# [Directive]
Check every line below for the string "alla". Copy the ones that have it.

---- Extracted information

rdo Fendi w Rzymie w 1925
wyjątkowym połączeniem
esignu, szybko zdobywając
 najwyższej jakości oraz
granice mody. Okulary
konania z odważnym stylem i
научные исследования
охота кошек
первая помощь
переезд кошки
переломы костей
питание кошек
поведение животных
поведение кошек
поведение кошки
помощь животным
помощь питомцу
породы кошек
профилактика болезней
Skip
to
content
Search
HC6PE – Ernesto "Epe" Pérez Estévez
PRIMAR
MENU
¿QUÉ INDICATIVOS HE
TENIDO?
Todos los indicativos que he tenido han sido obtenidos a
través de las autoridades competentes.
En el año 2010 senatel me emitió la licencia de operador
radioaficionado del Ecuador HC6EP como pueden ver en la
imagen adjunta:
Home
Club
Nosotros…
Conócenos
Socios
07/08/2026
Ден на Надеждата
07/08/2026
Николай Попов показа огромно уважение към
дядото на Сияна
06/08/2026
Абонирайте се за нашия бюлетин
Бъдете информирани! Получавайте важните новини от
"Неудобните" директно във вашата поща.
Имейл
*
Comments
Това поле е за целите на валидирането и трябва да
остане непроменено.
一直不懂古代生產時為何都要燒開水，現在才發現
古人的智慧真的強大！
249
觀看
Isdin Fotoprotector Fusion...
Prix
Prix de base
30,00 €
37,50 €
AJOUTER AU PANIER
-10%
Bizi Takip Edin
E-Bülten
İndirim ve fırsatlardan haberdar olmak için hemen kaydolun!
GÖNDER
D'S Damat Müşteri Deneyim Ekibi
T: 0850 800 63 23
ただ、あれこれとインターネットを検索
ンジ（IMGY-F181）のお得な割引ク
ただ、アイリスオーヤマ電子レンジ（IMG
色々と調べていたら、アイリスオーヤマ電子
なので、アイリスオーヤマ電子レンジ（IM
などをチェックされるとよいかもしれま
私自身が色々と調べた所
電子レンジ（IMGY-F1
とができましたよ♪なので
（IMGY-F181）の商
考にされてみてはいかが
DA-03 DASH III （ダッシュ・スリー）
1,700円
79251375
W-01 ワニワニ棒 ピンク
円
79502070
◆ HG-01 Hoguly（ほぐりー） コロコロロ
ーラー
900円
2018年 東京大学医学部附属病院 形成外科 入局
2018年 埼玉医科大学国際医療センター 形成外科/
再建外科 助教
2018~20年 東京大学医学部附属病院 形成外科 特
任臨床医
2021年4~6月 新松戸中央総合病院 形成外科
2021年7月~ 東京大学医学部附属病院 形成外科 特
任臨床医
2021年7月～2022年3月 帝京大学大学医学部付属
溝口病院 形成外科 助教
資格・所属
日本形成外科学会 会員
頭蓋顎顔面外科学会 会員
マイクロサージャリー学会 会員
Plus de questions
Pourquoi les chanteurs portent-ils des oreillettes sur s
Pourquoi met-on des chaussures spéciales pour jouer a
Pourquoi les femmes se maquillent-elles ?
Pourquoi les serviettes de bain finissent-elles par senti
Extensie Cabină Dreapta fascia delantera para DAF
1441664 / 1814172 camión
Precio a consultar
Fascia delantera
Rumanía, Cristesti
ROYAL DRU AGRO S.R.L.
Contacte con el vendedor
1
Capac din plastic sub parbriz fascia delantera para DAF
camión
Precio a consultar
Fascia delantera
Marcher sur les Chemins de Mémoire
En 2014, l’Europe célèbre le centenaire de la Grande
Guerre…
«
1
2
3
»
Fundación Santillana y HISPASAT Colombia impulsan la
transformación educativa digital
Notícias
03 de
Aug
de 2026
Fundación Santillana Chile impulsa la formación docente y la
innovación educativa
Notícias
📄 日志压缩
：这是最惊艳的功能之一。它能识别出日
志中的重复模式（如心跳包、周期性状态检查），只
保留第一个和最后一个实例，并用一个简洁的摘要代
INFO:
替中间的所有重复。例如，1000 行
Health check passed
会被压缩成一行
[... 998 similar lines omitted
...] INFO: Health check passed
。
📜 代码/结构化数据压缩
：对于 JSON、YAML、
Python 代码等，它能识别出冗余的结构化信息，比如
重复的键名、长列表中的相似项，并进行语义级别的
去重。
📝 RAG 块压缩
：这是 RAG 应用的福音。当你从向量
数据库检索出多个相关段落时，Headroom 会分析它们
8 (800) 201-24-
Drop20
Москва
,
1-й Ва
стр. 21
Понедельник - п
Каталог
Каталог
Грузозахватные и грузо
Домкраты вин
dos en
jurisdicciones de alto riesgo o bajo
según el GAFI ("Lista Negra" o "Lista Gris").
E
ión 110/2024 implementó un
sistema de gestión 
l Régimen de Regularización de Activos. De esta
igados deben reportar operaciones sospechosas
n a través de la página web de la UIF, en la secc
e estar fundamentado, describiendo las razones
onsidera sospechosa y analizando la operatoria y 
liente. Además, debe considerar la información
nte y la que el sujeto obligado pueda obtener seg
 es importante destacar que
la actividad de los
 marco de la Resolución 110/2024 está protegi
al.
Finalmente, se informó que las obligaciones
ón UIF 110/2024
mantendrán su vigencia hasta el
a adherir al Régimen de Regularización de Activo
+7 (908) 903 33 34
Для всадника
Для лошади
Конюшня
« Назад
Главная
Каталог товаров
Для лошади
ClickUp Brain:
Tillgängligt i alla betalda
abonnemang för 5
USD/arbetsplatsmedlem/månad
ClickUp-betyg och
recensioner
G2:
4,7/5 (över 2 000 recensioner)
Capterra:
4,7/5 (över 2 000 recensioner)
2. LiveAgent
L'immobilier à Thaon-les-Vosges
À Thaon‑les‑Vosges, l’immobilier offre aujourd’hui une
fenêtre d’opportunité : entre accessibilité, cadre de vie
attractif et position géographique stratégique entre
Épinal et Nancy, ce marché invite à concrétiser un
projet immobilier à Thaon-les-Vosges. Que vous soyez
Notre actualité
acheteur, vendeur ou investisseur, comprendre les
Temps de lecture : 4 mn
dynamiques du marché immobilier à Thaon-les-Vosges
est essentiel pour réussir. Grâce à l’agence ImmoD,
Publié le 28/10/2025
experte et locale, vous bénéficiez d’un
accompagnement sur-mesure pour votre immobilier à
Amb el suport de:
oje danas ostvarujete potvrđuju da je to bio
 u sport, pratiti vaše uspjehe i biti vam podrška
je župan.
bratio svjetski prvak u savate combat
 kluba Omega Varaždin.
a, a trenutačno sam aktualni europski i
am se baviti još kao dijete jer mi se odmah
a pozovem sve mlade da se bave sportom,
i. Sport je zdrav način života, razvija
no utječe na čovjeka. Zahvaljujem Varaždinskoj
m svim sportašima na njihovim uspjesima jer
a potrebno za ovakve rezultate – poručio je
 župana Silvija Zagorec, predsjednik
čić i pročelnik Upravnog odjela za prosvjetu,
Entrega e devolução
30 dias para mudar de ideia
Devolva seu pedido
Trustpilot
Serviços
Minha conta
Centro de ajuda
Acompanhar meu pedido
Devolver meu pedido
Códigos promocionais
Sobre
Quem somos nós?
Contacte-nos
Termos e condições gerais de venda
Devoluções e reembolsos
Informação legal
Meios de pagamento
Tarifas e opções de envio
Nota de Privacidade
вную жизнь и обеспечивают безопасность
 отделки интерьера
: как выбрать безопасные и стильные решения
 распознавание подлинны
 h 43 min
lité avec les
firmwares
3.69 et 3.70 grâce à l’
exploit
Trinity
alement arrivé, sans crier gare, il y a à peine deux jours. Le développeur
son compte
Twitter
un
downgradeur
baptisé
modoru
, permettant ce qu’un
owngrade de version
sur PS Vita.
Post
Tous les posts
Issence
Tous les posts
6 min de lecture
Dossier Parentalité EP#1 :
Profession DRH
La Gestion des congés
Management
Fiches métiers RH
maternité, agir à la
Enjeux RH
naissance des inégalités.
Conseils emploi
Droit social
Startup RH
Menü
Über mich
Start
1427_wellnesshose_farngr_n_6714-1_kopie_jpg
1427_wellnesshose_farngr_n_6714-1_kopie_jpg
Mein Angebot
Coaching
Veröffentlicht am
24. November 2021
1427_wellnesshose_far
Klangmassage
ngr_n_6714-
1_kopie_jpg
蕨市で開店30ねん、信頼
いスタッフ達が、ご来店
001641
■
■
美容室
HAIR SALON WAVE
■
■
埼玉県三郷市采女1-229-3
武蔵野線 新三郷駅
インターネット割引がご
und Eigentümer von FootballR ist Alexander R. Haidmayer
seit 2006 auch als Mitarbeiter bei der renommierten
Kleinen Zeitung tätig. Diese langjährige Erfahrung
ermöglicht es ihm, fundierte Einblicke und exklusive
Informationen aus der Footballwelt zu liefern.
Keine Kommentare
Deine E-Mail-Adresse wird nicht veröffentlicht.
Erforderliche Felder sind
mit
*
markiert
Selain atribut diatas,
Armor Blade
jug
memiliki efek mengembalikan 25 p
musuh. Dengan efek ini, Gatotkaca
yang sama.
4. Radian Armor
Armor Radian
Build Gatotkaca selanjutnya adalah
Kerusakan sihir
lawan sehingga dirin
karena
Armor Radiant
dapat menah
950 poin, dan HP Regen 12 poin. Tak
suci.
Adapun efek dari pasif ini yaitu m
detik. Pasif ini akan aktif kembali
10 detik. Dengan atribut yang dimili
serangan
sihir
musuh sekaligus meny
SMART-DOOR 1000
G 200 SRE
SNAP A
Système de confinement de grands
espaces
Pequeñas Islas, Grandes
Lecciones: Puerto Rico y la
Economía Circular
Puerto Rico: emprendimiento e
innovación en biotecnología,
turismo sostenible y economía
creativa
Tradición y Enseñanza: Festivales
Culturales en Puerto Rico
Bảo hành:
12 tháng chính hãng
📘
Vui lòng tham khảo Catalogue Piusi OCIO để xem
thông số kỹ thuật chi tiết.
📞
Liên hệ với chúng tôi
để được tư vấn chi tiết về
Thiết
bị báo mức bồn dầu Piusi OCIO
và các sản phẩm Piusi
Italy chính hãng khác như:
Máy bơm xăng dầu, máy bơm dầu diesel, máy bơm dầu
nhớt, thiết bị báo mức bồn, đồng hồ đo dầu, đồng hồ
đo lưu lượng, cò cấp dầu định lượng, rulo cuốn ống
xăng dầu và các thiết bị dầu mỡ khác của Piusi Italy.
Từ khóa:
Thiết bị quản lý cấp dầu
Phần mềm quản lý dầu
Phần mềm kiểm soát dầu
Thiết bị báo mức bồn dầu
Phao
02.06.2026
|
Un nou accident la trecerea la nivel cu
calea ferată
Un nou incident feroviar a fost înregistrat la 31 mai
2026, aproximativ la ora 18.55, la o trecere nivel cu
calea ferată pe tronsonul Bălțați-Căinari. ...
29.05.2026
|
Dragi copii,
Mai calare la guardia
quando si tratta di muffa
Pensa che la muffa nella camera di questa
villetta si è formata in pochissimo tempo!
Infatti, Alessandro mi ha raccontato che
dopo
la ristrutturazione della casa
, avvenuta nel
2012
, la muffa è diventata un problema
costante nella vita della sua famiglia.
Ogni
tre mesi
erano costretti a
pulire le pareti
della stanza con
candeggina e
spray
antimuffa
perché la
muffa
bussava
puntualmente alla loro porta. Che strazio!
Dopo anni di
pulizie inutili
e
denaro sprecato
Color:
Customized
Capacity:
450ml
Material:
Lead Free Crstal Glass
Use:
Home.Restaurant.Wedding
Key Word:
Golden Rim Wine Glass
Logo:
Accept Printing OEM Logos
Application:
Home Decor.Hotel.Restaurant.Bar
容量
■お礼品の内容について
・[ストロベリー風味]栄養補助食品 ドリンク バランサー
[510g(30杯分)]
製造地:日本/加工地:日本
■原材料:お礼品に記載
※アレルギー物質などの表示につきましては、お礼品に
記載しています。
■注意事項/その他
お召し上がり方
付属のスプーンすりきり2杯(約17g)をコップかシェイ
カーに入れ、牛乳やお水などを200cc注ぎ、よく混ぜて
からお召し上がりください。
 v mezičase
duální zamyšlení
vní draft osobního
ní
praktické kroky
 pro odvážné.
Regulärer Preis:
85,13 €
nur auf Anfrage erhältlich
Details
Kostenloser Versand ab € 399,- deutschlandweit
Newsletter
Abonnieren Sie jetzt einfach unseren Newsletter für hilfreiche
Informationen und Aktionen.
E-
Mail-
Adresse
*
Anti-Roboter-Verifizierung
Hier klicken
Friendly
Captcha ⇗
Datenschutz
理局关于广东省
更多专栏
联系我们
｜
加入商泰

--------

# [Solution to the exercise]
Tillgängligt i alla betalda
puntualmente alla loro porta. Che strazio!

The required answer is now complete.